The second meeting began like the first. Impatiently, the pastor again said that I confused him and the elder said that he was sorry that he made me cry at the last meeting. The pastor had prepared the following questions on a handout concerning my letter. I was asked to read the handout and answer the questions. [formatting in the block quote below as per their original handout]
Notes for meeting with [name] dated January 8th, 20XX
To address items in her letter to me (not sent to [the elder]) postmarked Dec.13 20XX
Questions about statements in the letter:
You said, “I was looking for some kind of encouragement from you as my brothers, but I assume that you have some other role in this process”
1. Have we discouraged you, and if so in what specific ways?
2. What other roles do you think we are taking?
We believe we are to encourage you, but encouragement
— is not always agreement
— sometimes needs to say difficult things that a person is not seeing in themselves or others
— is not limited to an individual when it comes to marriage, but prioritizes things that will encourage real healing in the marriage.
What do you mean by, “I think we share the same spirit?
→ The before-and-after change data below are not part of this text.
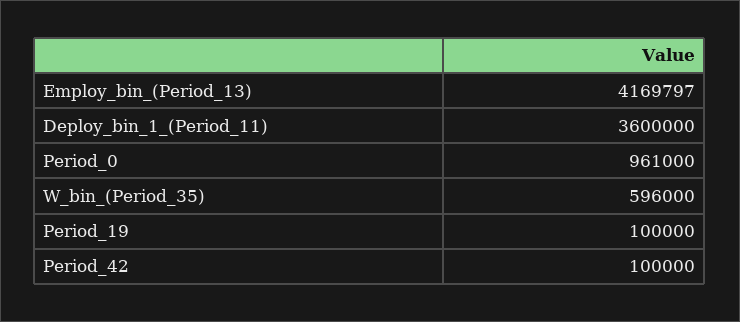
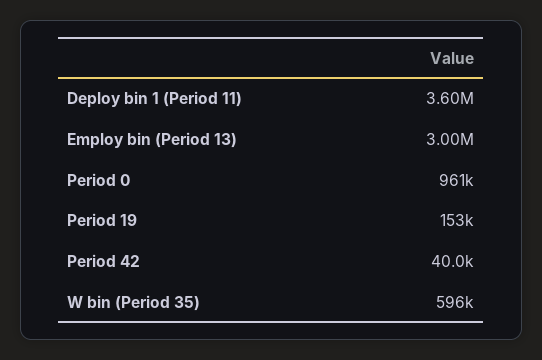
Employ_bin_(Period_13): 4169797 -> 3000000
Period_19: 100000 -> 153000
Period_42: 100000 -> 40000

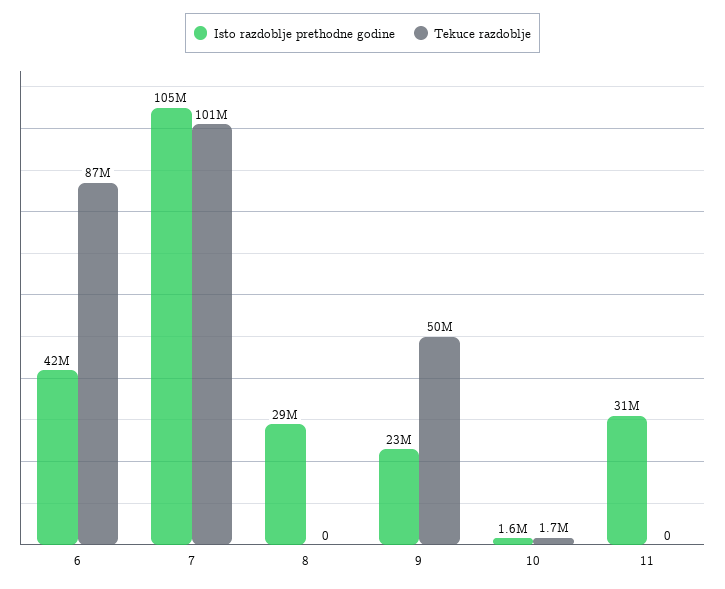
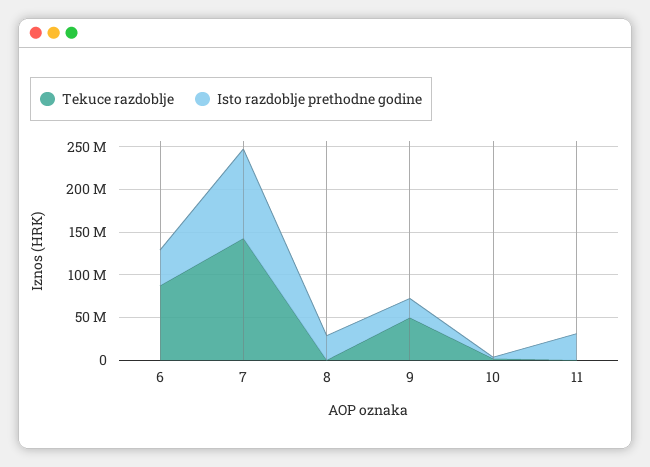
Tekuce razdoblje, 7: 101000000 -> 140000000

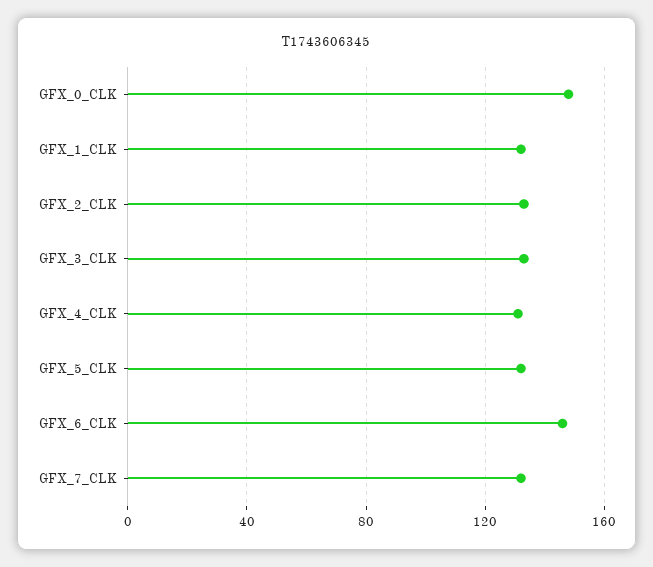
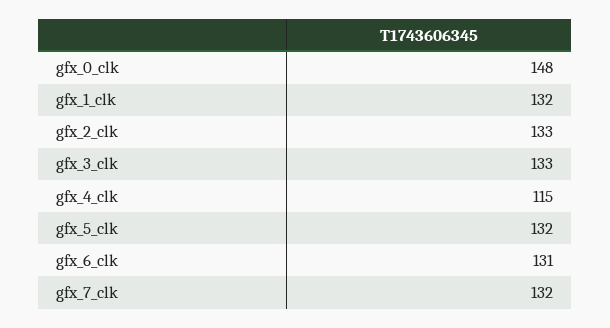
GFX_4_CLK: 130 -> 115
GFX_6_CLK: 145 -> 131

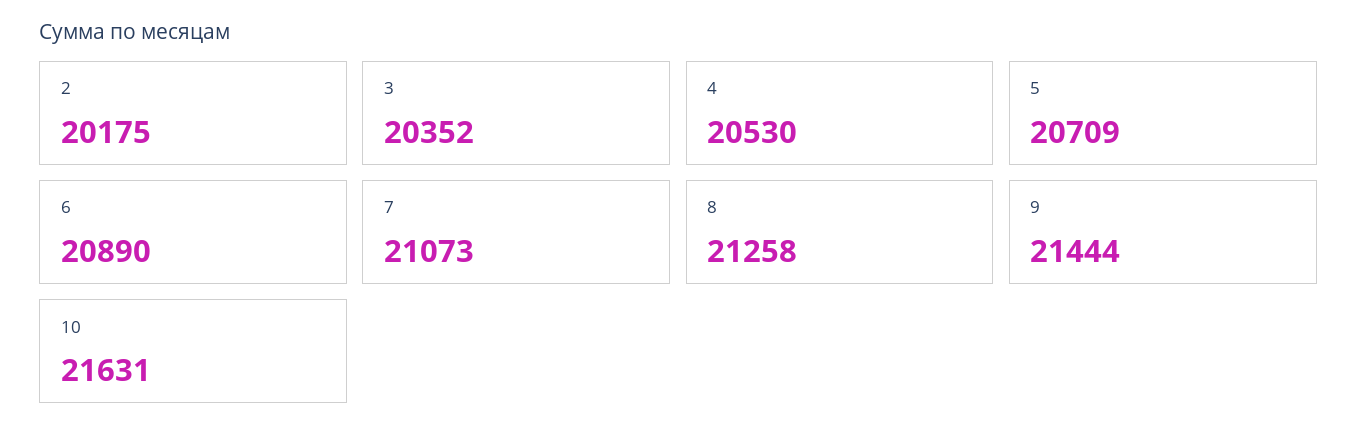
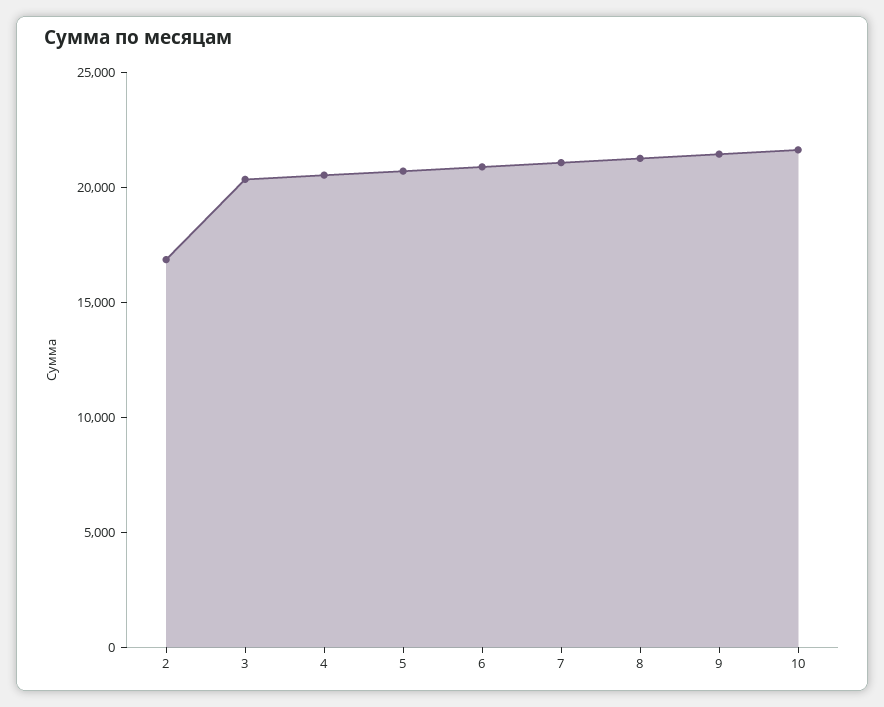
2: 20175 -> 17000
Who is “we” and what is the “spirit” that we share?
What kind of suspicions do you worry we have about you?
1. How might we express disagreement with you without making you feel we have “suspicions”?
2. Do you think we should be in agreement with you totally?
How was the mediation like the counsel Job received — he was told that he was punished by God for sinning. I don’t remember anyone telling you that?
They waited for me to respond to the questions. I scanned over the questions several times, but I perceived that my answers would not meet with their approval. It struck me that their uncertainty that I had written about the Holy Spirit was confirmation that they were not thinking spiritually and I began to think that it wasn’t me who was confused, but them. Rather than trying to appease them, I politely excused myself and left.